WASHINGTON - A longtime Senate gun control advocate announced plans Monday to introduce legislation banning high-capacity ammunition clips like the one linked to a weekend shooting that left six dead and an Arizona congresswoman gravely wounded.
Sen. Frank Lautenberg, D-N.J., said he would introduce the measure to re-establish a prohibition that lapsed in 2004 on clips that feed more than 10 rounds at a time.
"The only reason to have 33 bullets loaded in a handgun is to kill a lot of people very quickly. These high-capacity clips simply should not be on the market," Lautenberg said in a written statement announcing his plans. He said he would file the bill when the Senate returns to session later this month.
Officials have said that Rep. Gabrielle Giffords, D-Ariz., was shot in the head over the weekend by an assailant armed with a semi-automatic pistol and a 33-round clip. Six people were killed in the attack, and the congresswoman is one of 13 others who were shot. She remains hospitalized in Tucson, Ariz., after surgery for a wound to the head.
Lautenberg said in his statement that the clips like the one alleged assailant Jared Loughner is said to have used were banned from 1994-2004. The legislation, which applies to several types of automatic and semi-automatic weapons, expired and was not renewed.
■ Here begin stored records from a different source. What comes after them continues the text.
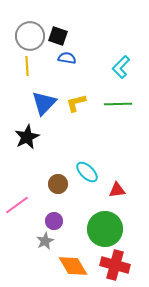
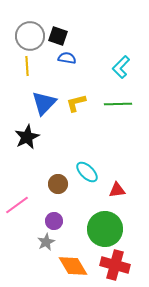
gray star: moved 1 px right, 1 px down
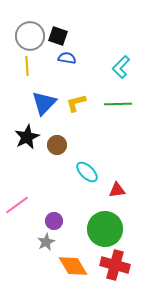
brown circle: moved 1 px left, 39 px up
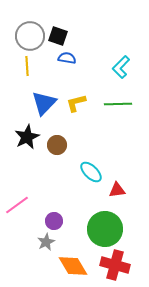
cyan ellipse: moved 4 px right
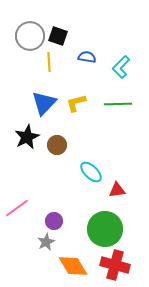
blue semicircle: moved 20 px right, 1 px up
yellow line: moved 22 px right, 4 px up
pink line: moved 3 px down
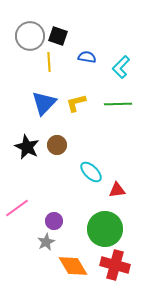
black star: moved 10 px down; rotated 20 degrees counterclockwise
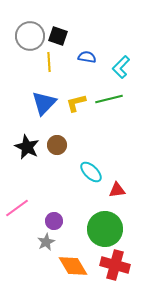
green line: moved 9 px left, 5 px up; rotated 12 degrees counterclockwise
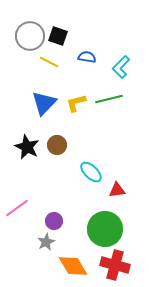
yellow line: rotated 60 degrees counterclockwise
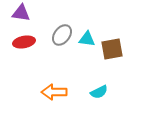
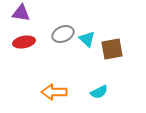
gray ellipse: moved 1 px right, 1 px up; rotated 30 degrees clockwise
cyan triangle: rotated 36 degrees clockwise
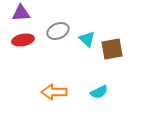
purple triangle: rotated 12 degrees counterclockwise
gray ellipse: moved 5 px left, 3 px up
red ellipse: moved 1 px left, 2 px up
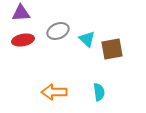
cyan semicircle: rotated 72 degrees counterclockwise
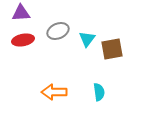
cyan triangle: rotated 24 degrees clockwise
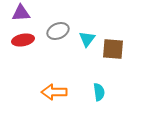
brown square: moved 1 px right; rotated 15 degrees clockwise
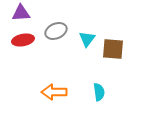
gray ellipse: moved 2 px left
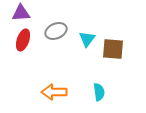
red ellipse: rotated 60 degrees counterclockwise
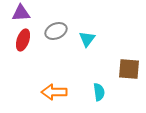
brown square: moved 16 px right, 20 px down
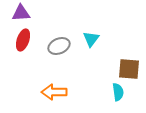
gray ellipse: moved 3 px right, 15 px down
cyan triangle: moved 4 px right
cyan semicircle: moved 19 px right
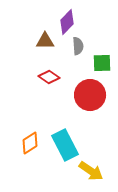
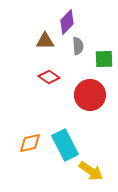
green square: moved 2 px right, 4 px up
orange diamond: rotated 20 degrees clockwise
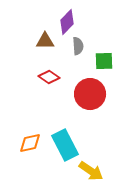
green square: moved 2 px down
red circle: moved 1 px up
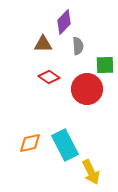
purple diamond: moved 3 px left
brown triangle: moved 2 px left, 3 px down
green square: moved 1 px right, 4 px down
red circle: moved 3 px left, 5 px up
yellow arrow: moved 1 px down; rotated 30 degrees clockwise
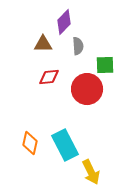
red diamond: rotated 40 degrees counterclockwise
orange diamond: rotated 65 degrees counterclockwise
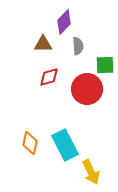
red diamond: rotated 10 degrees counterclockwise
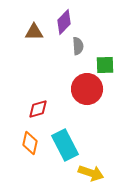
brown triangle: moved 9 px left, 12 px up
red diamond: moved 11 px left, 32 px down
yellow arrow: moved 1 px down; rotated 45 degrees counterclockwise
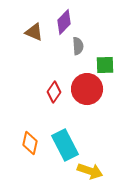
brown triangle: rotated 24 degrees clockwise
red diamond: moved 16 px right, 17 px up; rotated 40 degrees counterclockwise
yellow arrow: moved 1 px left, 2 px up
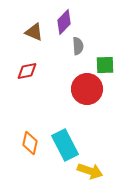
red diamond: moved 27 px left, 21 px up; rotated 45 degrees clockwise
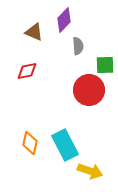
purple diamond: moved 2 px up
red circle: moved 2 px right, 1 px down
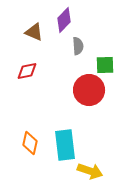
cyan rectangle: rotated 20 degrees clockwise
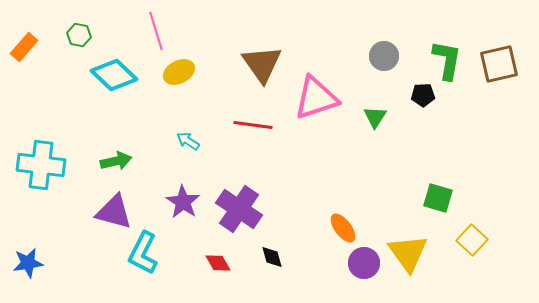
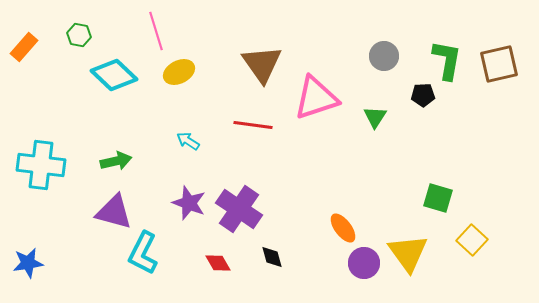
purple star: moved 6 px right, 1 px down; rotated 12 degrees counterclockwise
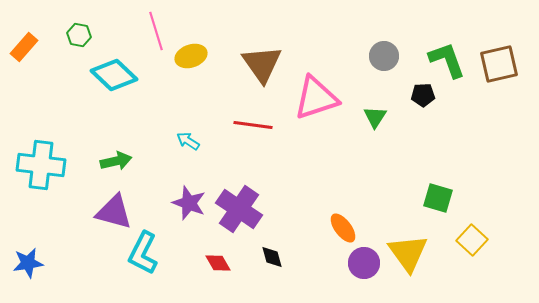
green L-shape: rotated 30 degrees counterclockwise
yellow ellipse: moved 12 px right, 16 px up; rotated 8 degrees clockwise
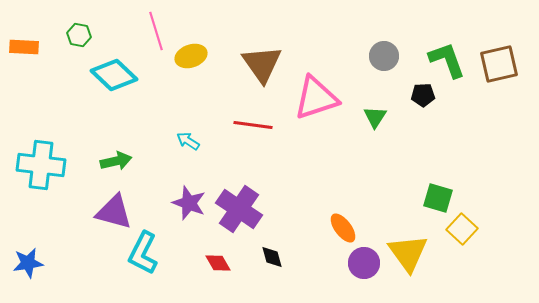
orange rectangle: rotated 52 degrees clockwise
yellow square: moved 10 px left, 11 px up
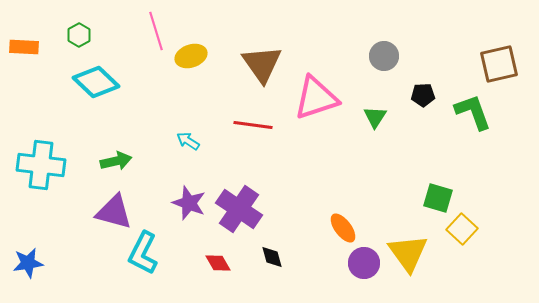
green hexagon: rotated 20 degrees clockwise
green L-shape: moved 26 px right, 52 px down
cyan diamond: moved 18 px left, 7 px down
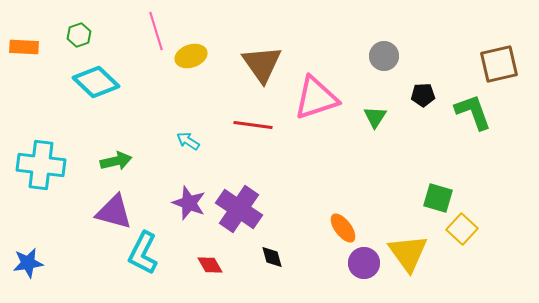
green hexagon: rotated 10 degrees clockwise
red diamond: moved 8 px left, 2 px down
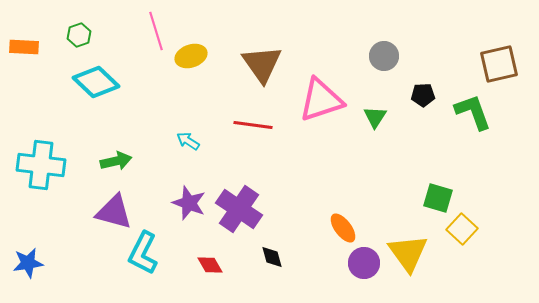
pink triangle: moved 5 px right, 2 px down
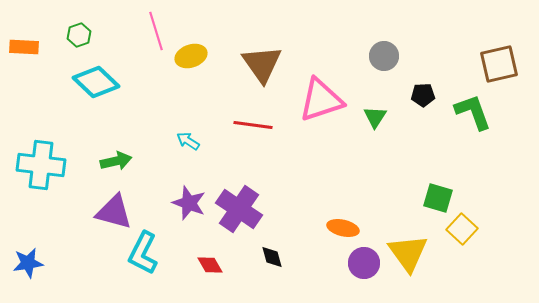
orange ellipse: rotated 40 degrees counterclockwise
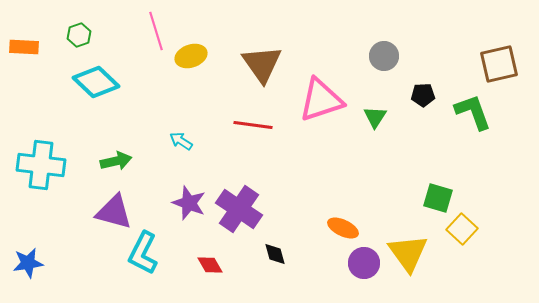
cyan arrow: moved 7 px left
orange ellipse: rotated 12 degrees clockwise
black diamond: moved 3 px right, 3 px up
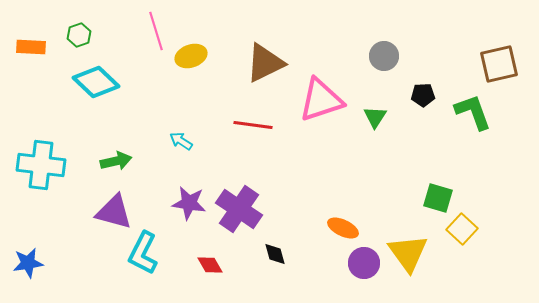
orange rectangle: moved 7 px right
brown triangle: moved 3 px right, 1 px up; rotated 39 degrees clockwise
purple star: rotated 12 degrees counterclockwise
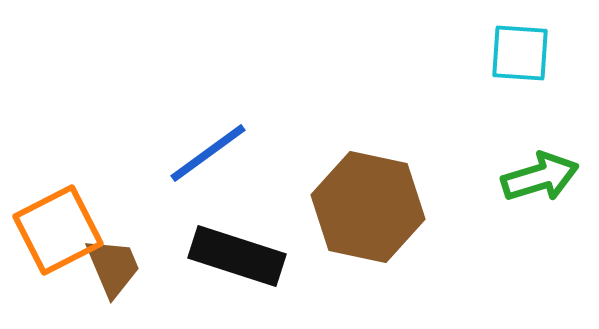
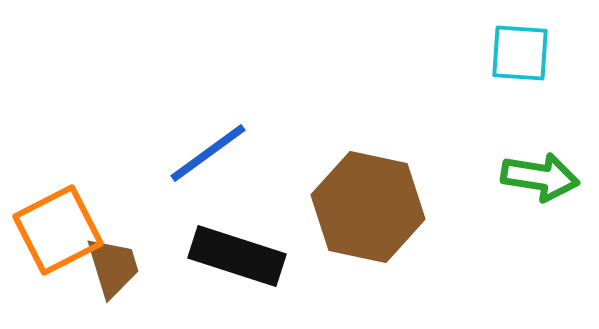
green arrow: rotated 26 degrees clockwise
brown trapezoid: rotated 6 degrees clockwise
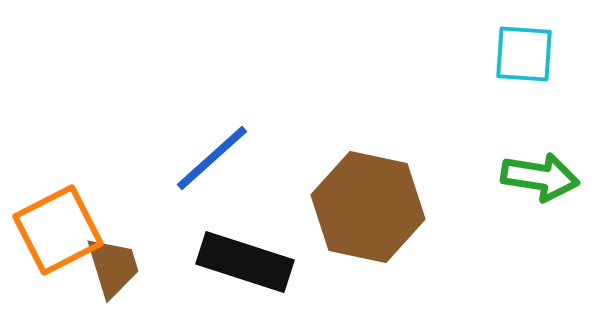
cyan square: moved 4 px right, 1 px down
blue line: moved 4 px right, 5 px down; rotated 6 degrees counterclockwise
black rectangle: moved 8 px right, 6 px down
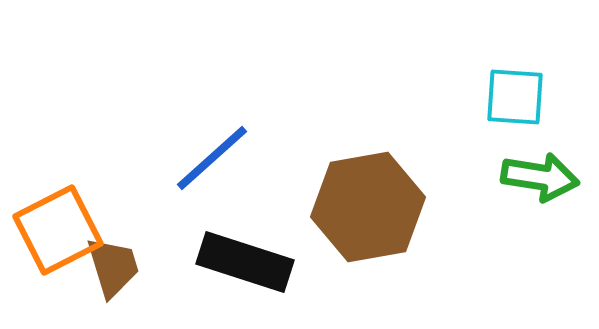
cyan square: moved 9 px left, 43 px down
brown hexagon: rotated 22 degrees counterclockwise
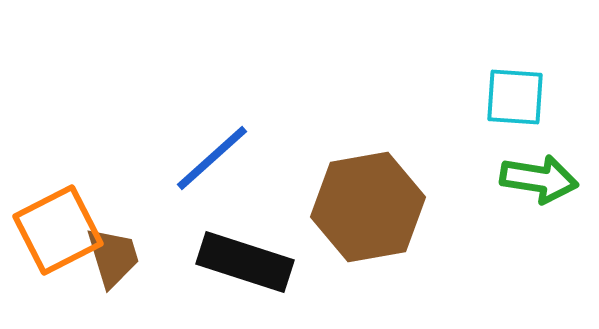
green arrow: moved 1 px left, 2 px down
brown trapezoid: moved 10 px up
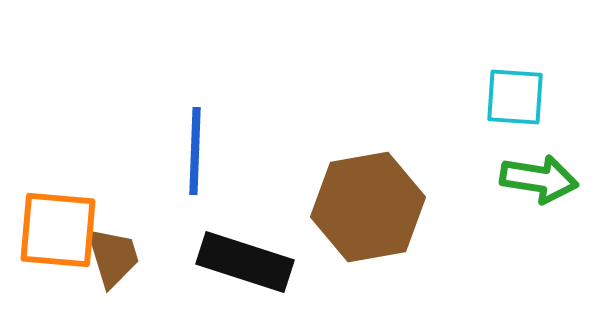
blue line: moved 17 px left, 7 px up; rotated 46 degrees counterclockwise
orange square: rotated 32 degrees clockwise
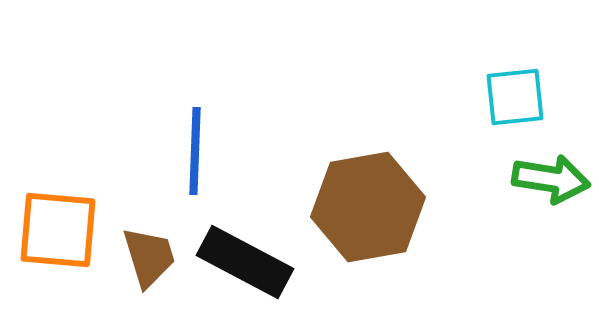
cyan square: rotated 10 degrees counterclockwise
green arrow: moved 12 px right
brown trapezoid: moved 36 px right
black rectangle: rotated 10 degrees clockwise
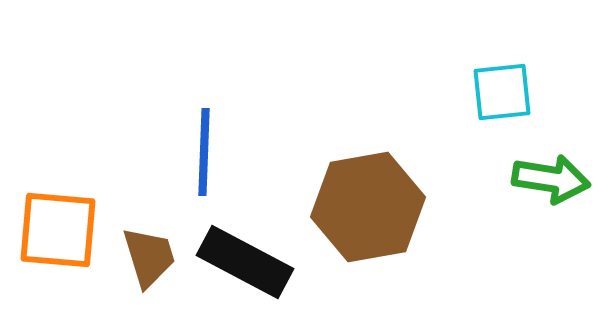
cyan square: moved 13 px left, 5 px up
blue line: moved 9 px right, 1 px down
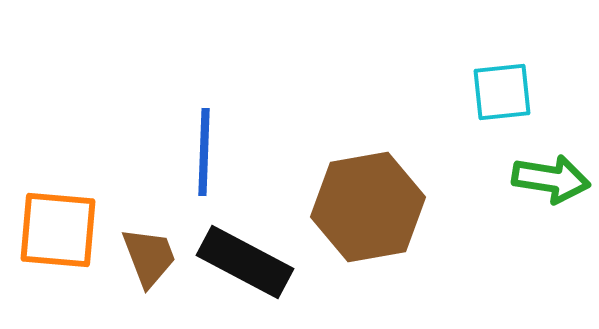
brown trapezoid: rotated 4 degrees counterclockwise
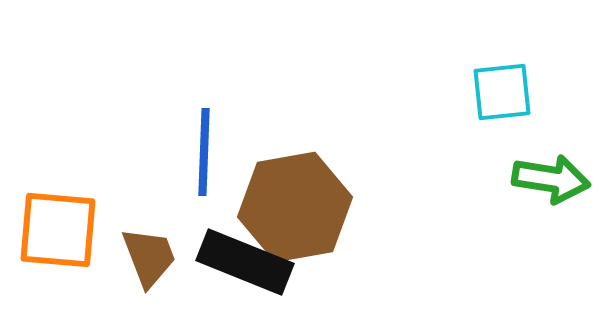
brown hexagon: moved 73 px left
black rectangle: rotated 6 degrees counterclockwise
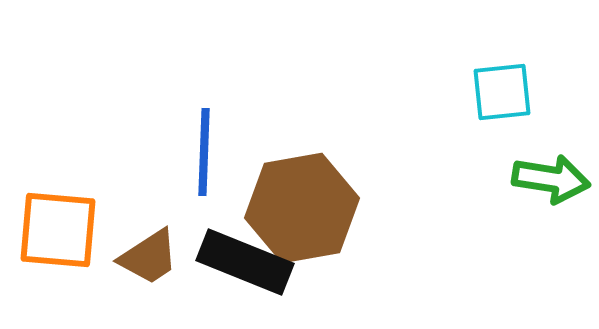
brown hexagon: moved 7 px right, 1 px down
brown trapezoid: rotated 78 degrees clockwise
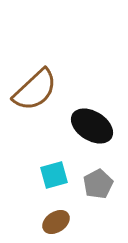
The New Jersey senator issued his statement as the Violence Policy Center said the same model weapon that Loughner carried was used in the 2007 shootings at Virginia Tech. "Similar semi-automatic firearms with high-capacity magazines have been used in most major mass shootings in the United States in the past 30 years,"' said the group, which supports gun control legislation.
Attempts to limit the manufacture and sale of guns are almost always controversial in Congress, in part because the influential National Rifle Association generally opposes them. Democrats have been the principal supporters of such legislation, but given the complicated political terrain, their attempts have waned in recent years. Republicans, who now control the House, have generally opposed such measures.